Arelon itself is a fascinating place because it lives in the shadow of the city Elantris. Elantris once used to be home to God-like humans that glowed and used magic. Then one day, the Elantrians not only lost their power but it was replaced with a disease that caused blisters, unimaginable pain and the inability to die. The people of Arelon are both fascinated and terrified by the Elantris mystery, forever worried that they will succumb to the disease. The history of Elantris is slowly unraveled piece by piece in an immensely satisfying way that made the pages fly by.
Elantris is 615 pages long, and while I did feel that it could have been a tiny bit shorter, I didn’t once feel bored. It’s slower paced than your average fantasy, mostly because it is very much a political intrigue story; all chess moves, sly conversations and thinking three steps ahead. However, while there wasn’t much action until the finale, I felt that every chapter was there for a reason, every part of the story propelled the characters and central mystery forward, and I was fascinated every step of the way.
I absolutely loved all the characters in Elantris and was very much concerned for their fate as the novel came to a close. I was invested whether their roles were big or small.
Raoden the Prince banished to Elantris tries to make the best out of a bad situation by gaining friends and allies. He helps the lost and damned with his inspiring charisma, gives people meaning and purpose and starts to unravel the secrets of Elantris, even to his own detriment.
Sarene is a TOTAL BADASS and a very intellectually strong female protagonist. She’s too tall for a ‘normal lady’, average looking, brash, outspoken and absolutely adores politics. She’s definitely a little arrogant too and very good at ordering people around, but her heart is in the right place and she’s fiercely loyal to her friends and the countries that she represents. Her schemes and plans also outwit most of the men in the court!
Hrathen initially seemed like he would be an annoying character and a religious fanatic, but he soon becomes far more interesting and morally complex as his past is revealed. He kept me guessing right up until the end and I had to admire his sneakiness!

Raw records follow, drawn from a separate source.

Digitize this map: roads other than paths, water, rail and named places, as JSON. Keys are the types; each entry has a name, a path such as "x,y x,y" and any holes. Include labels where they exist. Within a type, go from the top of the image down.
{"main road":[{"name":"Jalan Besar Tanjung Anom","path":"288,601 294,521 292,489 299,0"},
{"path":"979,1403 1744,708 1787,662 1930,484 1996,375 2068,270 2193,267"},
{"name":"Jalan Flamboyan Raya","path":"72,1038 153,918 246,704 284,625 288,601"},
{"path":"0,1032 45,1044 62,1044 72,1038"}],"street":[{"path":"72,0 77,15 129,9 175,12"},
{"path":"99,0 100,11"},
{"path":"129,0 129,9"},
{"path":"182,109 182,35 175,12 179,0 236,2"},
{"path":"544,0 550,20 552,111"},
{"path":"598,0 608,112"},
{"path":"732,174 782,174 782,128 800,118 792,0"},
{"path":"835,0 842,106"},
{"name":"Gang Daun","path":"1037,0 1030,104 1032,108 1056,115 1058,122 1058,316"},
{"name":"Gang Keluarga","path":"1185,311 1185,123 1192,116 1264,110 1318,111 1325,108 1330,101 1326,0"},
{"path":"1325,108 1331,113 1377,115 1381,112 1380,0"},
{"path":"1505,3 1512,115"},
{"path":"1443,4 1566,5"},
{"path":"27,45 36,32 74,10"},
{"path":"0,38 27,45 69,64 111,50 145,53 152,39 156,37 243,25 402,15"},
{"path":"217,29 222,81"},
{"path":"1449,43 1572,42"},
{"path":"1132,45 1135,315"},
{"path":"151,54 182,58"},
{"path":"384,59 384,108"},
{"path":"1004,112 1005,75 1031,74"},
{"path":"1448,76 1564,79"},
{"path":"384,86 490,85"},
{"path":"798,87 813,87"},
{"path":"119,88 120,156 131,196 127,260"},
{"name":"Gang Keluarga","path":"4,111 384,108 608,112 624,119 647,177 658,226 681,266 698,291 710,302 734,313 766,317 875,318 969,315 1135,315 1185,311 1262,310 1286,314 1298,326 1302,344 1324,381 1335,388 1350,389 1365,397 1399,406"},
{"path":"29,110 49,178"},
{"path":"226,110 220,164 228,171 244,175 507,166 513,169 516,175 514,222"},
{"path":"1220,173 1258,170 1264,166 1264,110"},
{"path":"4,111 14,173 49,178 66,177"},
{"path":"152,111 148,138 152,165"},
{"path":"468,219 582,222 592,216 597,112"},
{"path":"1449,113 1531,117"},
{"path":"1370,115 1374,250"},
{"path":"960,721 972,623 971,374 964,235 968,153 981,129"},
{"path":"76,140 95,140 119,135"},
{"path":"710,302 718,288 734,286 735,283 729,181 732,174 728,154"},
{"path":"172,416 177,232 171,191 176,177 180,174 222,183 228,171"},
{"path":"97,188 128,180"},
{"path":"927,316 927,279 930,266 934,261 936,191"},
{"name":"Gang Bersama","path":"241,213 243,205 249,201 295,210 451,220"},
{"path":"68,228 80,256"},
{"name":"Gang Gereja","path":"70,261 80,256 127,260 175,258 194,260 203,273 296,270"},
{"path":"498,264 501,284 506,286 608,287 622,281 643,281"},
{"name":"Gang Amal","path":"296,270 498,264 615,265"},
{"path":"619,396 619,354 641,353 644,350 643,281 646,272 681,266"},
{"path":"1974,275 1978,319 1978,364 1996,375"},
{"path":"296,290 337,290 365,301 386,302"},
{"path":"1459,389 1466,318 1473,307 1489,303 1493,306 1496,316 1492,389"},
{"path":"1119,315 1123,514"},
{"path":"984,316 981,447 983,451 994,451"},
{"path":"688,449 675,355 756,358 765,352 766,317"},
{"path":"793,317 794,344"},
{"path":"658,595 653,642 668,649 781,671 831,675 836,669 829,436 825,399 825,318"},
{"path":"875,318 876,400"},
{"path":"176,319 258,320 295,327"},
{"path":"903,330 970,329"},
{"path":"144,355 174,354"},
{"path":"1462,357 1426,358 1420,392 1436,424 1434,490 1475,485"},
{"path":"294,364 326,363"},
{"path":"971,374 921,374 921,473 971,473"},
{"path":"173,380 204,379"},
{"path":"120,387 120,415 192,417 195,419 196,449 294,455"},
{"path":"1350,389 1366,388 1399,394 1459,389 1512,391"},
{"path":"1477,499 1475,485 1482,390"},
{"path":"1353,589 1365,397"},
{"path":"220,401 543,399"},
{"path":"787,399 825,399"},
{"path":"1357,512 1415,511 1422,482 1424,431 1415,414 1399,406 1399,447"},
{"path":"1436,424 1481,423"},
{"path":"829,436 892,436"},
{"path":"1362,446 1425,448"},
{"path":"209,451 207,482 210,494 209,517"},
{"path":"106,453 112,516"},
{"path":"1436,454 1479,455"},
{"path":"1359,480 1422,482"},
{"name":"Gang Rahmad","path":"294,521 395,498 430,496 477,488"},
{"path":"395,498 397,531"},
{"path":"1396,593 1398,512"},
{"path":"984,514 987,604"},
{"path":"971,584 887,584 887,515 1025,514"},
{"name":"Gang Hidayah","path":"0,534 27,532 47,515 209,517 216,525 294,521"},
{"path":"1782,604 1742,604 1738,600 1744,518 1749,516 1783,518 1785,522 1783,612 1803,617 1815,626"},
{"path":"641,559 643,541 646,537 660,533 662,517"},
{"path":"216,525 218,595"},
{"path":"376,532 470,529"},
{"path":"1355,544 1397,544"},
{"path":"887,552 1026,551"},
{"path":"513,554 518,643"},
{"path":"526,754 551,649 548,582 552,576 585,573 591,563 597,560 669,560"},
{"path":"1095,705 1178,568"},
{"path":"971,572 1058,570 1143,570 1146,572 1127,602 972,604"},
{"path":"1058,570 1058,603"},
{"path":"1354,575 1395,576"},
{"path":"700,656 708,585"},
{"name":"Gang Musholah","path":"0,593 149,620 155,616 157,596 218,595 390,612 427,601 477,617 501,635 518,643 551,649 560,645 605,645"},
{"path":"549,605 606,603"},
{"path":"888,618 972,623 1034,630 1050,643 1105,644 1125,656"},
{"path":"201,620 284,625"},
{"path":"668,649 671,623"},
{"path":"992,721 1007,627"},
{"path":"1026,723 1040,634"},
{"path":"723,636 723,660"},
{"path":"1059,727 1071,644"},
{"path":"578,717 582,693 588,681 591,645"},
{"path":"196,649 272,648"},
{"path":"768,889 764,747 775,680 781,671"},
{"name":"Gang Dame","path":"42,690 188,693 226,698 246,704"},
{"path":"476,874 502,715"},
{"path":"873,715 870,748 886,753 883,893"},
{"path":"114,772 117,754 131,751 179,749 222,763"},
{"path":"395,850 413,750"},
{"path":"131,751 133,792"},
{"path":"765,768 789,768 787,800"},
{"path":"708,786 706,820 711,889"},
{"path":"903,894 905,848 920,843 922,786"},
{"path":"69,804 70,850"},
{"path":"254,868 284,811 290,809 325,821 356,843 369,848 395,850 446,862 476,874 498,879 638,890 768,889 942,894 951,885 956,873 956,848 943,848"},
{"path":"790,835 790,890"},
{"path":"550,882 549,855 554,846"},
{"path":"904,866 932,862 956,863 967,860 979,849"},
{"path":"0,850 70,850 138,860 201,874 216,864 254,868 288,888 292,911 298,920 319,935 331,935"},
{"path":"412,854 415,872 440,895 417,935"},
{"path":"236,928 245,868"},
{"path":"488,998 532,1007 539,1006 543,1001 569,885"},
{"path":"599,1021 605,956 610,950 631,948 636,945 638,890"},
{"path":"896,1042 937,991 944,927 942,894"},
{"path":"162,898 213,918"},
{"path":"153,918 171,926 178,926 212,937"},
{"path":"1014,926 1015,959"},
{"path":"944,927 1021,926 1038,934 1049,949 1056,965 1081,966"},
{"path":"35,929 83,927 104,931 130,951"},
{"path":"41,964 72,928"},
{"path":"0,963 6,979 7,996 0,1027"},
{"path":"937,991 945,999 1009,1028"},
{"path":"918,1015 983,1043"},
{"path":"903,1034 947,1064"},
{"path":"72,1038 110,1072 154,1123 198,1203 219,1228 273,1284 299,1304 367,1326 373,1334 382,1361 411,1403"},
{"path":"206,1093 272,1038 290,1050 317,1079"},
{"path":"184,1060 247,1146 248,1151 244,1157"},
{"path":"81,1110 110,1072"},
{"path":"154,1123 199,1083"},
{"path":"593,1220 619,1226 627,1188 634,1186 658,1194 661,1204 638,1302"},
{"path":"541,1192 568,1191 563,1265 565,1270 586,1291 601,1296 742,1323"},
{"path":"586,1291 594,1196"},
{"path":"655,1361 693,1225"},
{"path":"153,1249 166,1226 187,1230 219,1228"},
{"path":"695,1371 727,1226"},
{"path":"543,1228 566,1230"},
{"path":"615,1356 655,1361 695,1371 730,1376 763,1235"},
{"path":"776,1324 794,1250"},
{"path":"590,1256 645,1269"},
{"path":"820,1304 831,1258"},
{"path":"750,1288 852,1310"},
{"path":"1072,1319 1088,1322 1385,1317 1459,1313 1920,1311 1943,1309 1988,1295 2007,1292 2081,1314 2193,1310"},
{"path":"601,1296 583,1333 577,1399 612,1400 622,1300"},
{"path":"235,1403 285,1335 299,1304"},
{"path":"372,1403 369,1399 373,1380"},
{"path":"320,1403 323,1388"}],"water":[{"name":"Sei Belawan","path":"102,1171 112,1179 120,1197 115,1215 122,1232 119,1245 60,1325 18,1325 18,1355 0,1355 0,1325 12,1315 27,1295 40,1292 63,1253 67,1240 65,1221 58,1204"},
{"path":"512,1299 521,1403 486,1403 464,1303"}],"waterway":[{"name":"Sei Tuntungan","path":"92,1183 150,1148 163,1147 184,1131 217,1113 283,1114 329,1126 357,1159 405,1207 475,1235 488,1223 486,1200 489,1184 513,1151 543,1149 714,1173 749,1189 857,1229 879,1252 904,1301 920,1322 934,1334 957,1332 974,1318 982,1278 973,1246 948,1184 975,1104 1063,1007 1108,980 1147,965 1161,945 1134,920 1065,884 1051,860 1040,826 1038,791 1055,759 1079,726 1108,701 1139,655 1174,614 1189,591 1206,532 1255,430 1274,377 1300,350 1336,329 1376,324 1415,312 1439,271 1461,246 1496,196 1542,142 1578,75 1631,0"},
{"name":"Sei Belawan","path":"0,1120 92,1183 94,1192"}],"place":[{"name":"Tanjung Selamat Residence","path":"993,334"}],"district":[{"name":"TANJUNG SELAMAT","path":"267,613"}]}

I really cannot express enough how much I enjoyed Elantris. I raced through the pages gobbling up each chapter. I don’t even really have any critiques of it and it fell just shy of a 5-star read for me. I don’t think this story will appeal to everyone though because it’s very much a political fantasy as opposed to an action-packed one, so that’s something to bear in mind! I can’t wait to try out more Brandon Sanderson novels, and I think this is the start of an excellent long-term relationship with a new author. 😉
Overall Impression: 4/5
Writing Style 4/5
Character Development 5/5
Would I recommend this book? Definitely!